Your task: The answer must consist of every line in the records that contains the word "yang".

Source material:
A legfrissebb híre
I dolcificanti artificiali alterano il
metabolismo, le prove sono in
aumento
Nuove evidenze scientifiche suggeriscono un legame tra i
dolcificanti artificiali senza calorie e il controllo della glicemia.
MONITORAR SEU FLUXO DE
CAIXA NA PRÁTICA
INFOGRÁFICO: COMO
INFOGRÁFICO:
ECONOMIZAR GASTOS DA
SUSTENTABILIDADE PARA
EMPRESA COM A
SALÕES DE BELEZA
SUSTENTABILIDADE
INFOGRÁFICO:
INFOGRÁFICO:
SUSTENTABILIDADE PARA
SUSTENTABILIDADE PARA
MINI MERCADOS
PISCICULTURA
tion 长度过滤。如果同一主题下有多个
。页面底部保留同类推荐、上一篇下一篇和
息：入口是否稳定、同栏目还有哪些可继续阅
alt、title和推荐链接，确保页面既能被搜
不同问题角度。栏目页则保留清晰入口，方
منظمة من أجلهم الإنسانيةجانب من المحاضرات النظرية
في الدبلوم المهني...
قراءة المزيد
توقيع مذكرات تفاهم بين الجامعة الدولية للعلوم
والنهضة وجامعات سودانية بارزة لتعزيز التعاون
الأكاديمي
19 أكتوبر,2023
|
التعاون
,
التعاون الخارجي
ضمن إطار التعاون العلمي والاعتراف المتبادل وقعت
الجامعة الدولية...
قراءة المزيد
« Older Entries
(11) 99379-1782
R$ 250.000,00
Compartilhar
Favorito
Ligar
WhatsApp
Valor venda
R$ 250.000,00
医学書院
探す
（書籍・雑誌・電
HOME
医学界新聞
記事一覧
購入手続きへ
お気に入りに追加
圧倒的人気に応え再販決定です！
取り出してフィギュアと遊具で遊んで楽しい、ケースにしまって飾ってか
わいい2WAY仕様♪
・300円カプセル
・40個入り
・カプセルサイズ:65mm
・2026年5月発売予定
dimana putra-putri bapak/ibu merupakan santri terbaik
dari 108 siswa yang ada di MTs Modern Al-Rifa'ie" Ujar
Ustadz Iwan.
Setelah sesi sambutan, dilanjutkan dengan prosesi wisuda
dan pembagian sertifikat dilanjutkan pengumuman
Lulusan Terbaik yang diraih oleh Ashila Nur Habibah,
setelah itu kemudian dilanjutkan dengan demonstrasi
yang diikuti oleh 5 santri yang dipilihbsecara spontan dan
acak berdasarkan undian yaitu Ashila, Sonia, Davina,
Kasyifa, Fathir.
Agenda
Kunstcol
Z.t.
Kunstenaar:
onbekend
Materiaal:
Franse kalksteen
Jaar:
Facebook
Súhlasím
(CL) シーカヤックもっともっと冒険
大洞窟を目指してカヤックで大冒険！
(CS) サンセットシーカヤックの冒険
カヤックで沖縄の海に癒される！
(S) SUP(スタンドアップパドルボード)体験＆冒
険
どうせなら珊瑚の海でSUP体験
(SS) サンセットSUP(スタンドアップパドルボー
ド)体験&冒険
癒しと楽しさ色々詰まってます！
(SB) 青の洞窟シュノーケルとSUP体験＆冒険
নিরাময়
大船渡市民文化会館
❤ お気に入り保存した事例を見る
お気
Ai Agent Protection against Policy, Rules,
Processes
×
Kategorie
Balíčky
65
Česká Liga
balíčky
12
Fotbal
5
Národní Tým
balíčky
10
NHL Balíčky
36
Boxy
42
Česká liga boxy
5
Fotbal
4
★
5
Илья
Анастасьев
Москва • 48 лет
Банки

Solution to this exercise:
dari 108 siswa yang ada di MTs Modern Al-Rifa'ie" Ujar
Lulusan Terbaik yang diraih oleh Ashila Nur Habibah,
yang diikuti oleh 5 santri yang dipilihbsecara spontan dan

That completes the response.